Deidre had a field day ordering the constabulary into the studio space and trying to fit everyone in. She positioned Liane and I in front of them and us the direction of looking meek and mild or scared before telling the men to look at us rather menacingly. I never looked over my shoulder to see exactly how menacingly those looks were – if I had I would have looked much more terrified!

‘Right,’ Deidre said, once satisfied that she had the shot. ‘Now give the ladies a gun.’

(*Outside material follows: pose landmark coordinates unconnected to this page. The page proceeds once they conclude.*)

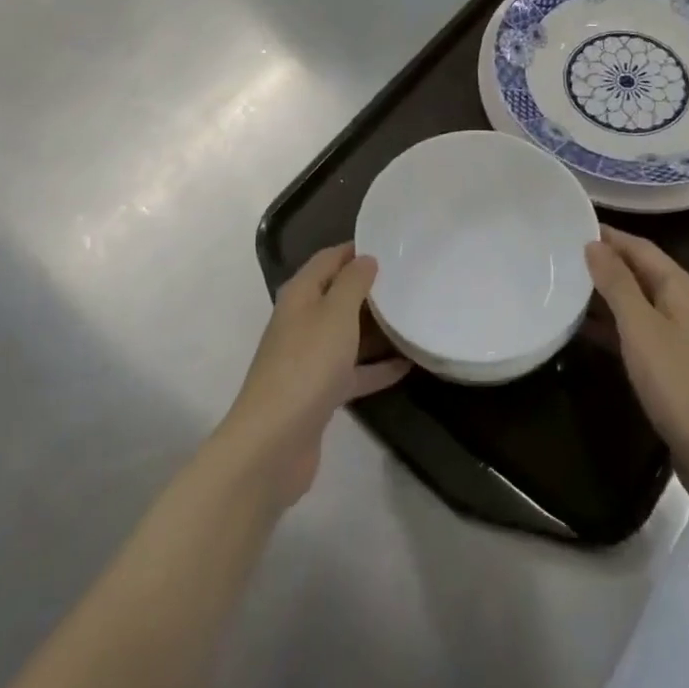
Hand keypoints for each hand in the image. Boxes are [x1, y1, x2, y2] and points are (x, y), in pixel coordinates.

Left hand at [215, 243, 410, 508]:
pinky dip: (377, 366)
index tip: (392, 244)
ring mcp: (309, 358)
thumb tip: (365, 258)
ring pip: (347, 333)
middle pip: (338, 295)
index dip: (356, 249)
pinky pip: (354, 370)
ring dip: (376, 328)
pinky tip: (408, 365)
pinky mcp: (320, 393)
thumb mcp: (335, 313)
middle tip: (411, 279)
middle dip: (371, 288)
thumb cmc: (307, 365)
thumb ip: (353, 283)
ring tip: (414, 316)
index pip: (329, 259)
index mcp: (301, 294)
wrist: (273, 443)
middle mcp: (302, 321)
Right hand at [586, 226, 688, 496]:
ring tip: (565, 287)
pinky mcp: (672, 363)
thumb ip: (616, 283)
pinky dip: (612, 325)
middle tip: (562, 256)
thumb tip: (594, 244)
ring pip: (637, 302)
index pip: (640, 248)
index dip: (609, 236)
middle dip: (605, 263)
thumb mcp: (640, 327)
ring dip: (605, 294)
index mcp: (680, 288)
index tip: (572, 227)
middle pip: (640, 272)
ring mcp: (680, 335)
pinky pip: (637, 330)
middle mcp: (683, 304)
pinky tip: (583, 330)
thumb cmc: (676, 381)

Definitely not something I was expecting and the next thing I knew, as she was shooing most of the men out of the studio space, I was handed a musket complete with bayonet. Upright, it was taller than me, and it was definitely heavier than I thought. Holding it I was quite concerned that I was going to accidentally injure someone by accidentally poking them or something.

Liane, on the other hand, was armed with a pistol. Deidre directed the two weaponless constables to huddle together while Liane and I stood behind them. I did my best to look confident or tough although, in reality, I was looking forward to handing the weapon back! I wouldn’t exactly say that I’m a great actress but I think that I actually managed to look reasonably tough at least.

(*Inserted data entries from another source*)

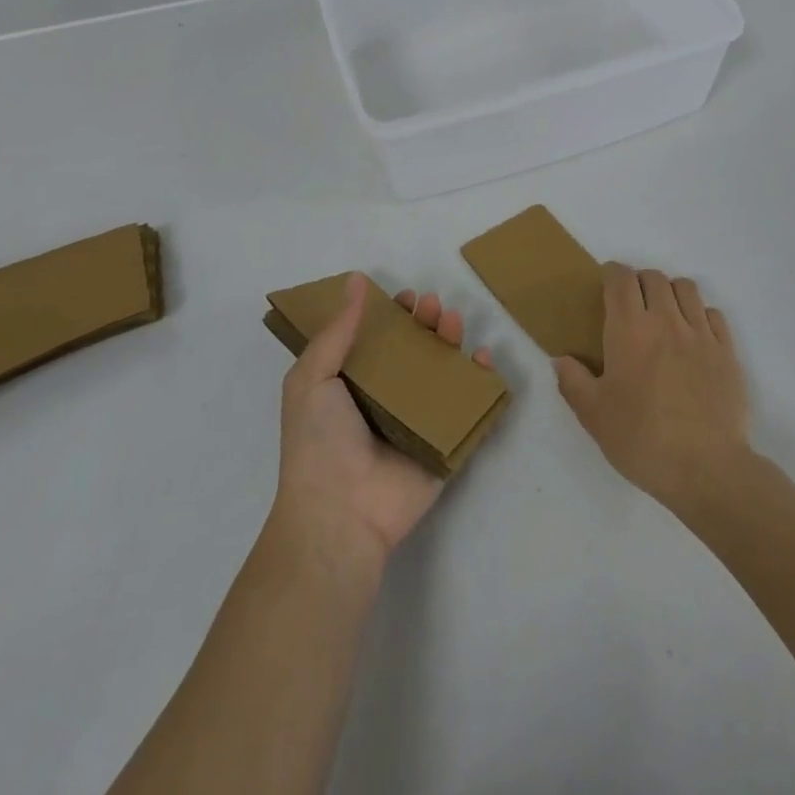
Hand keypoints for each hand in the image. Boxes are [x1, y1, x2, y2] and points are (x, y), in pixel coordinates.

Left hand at [271, 274, 494, 573]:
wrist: (340, 514)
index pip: (379, 340)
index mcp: (354, 384)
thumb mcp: (311, 378)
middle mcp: (388, 399)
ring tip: (453, 321)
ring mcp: (419, 422)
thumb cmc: (319, 442)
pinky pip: (469, 410)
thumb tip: (355, 280)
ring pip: (444, 373)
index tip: (404, 297)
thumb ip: (337, 331)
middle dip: (426, 323)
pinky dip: (482, 384)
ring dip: (452, 343)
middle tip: (432, 306)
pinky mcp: (445, 445)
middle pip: (415, 351)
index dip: (393, 315)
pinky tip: (482, 359)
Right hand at [553, 263, 751, 516]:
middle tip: (632, 305)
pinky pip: (713, 314)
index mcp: (629, 330)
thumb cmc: (642, 440)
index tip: (605, 285)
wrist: (707, 469)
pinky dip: (700, 315)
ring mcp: (701, 334)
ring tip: (664, 315)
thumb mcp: (594, 416)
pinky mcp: (727, 352)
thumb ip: (573, 381)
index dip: (612, 274)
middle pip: (653, 278)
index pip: (620, 278)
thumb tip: (561, 359)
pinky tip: (693, 337)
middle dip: (639, 282)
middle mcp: (666, 320)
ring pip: (686, 288)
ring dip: (670, 292)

Photo Credit: The Victorian Bustle Vintage Photographer
Photo Credit: The Victorian Bustle Vintage Photographer

By then Liane and I decided that we were suitable hungry for a late lunch and headed up to the Shakee Pear. It was nice to have a chance to sit down for a while and to take a bit of a timeout before re-immersing ourselves back in the past.

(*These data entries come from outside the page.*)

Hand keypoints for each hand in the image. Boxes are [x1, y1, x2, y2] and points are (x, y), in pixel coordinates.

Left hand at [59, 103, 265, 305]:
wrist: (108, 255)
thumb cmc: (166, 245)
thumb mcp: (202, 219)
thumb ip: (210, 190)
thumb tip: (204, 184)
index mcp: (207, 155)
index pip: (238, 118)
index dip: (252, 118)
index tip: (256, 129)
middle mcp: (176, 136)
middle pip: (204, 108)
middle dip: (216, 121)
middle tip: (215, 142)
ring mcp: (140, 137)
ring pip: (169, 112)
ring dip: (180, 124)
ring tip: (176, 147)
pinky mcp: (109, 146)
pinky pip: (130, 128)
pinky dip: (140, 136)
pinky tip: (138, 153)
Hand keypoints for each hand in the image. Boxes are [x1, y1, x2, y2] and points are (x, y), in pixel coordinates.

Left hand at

We returned in time to watch the Armed Constabulary giving a drilling display ahead of the second reenactment which played out in a similar manner to the morning’s display. It was quite interesting to watch a second time since we knew how it was to play out and it was also possible to focus on different reenactors.




Liane and I ended up walking with the bushrangers back towards the village and talking to Conal, who also happens to be one of the IT guys at my work (small world!). The conversation turned towards mourning etiquette in the Victorian era, which didn’t strike me as too odd since my Shippensburg dress, being black, often gets mistaken for mourning dress.

Parting ways with the bushrangers Liane and I realised that we hadn’t yet taken a ride on the train and since we had been sent tickets for that as well as our admission into the village it would have been rude not to make use of them. Fortunately, our timing was almost perfect as the train was depositing passengers by the time we reached the stop. Our tickets were punched and we climbed into one of the little carriages.

On board the little train

By the time we’d completed two circuits of the village and disembarked, we could see that the slow packing up process had begun. Liane and I stood on the veranda of the homestead and watched as the tank and other military vehicles began their slow convoy – taking one last turn around the village. We then wandered back down towards the barbershop to watch them pass by before heading out the gate.

Liane sighed and said that we should probably be heading off soon as well and I told her that I was leaving whenever she was because I wouldn’t get a ride if I tried to hitchhike back. I was quickly assured by others who standing with us that I would get a ride in an instant. I may have joked about flashing my ankles. Though, with the weather threatening rain (which had, luckily, held off for the day) and with a definite feeling of the day drawing to a close I was ready to start heading for home.

We said our goodbyes and headed for the entrance/exit. Not that we left straight away as we both ended up talking to Denise and other volunteers inside. They thanked us again for coming and again we said thank you so much for inviting us. We chatted a bit about coming back in October before saying our final goodbyes before departing.

On the drive home, we agreed that it had been a great day and we were so glad that we had come along. It was absolutely lovely to have been invited along, to be so warmly welcomed back by so many of the volunteers we had met last October, and, of course, to have met the Armed Constabulary reenactors – hopefully, we’ll get to run into them again soon.